Feb 7 – 9: Las Chicas de 3.5” Floppies by DramaFest from Mexico City. El Centro Su Teatro, 4725 High Street, Thur, Fri, and Sat nights at 8:05 pm A funny and edgy theatrical production where traditional mores meet the modern age. Dangerously skirting the boundaries between existential comedy, Mexican telenovela, and social documentary, this play exposes the human repercussions of globalization and poverty with incisive humor and relentless honesty. Performed in Spanish with English subtitles.
Special and Annual Events
Oct 7: Catástrofe written by Samuel Beckett, translated by José Luís Suarez-Garcia, directed by Eric Prince and José Luís Suarez-Garcia, presented by CSU. El Centro Su Teatro, 4725 High Street. From Nobel Prize winner and master of the absurd, Samuel Beckett, comes a short play about authoritarianism and the degradation of the human spirit. Back to back performances—one in Spanish, one in English.
April 5 – 8: XicanIndie FilmFest 10. Starz FilmCenter, 900 Auraria Parkway. One word says it all. It’s Chicano Independent film; it’s Mexican Cine de Oro; it’s Latino World Cinema—it’s the XicanIndie.

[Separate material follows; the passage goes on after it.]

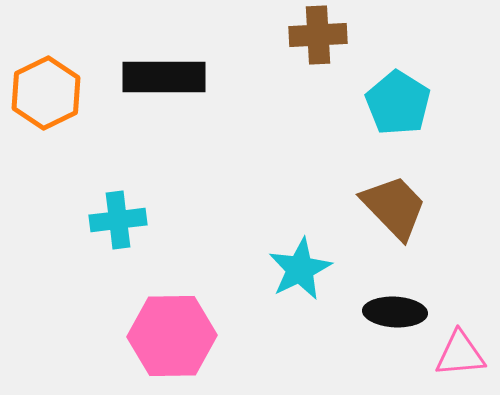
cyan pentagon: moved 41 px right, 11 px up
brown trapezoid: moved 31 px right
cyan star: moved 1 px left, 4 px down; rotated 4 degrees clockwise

April 17 – 19: Neruda Poetry Festival. El Centro Su Teatro, 4725 High Street. Nationally recognized spoken word artists join the hottest local word slingers for this annual rhythm and rhyme feast.
August 7 – 10: 12th Annual Chicano Music Festival and Auction. Location to be announced. The best party of the year returns with son, huapango, mariachi, and rock n roll.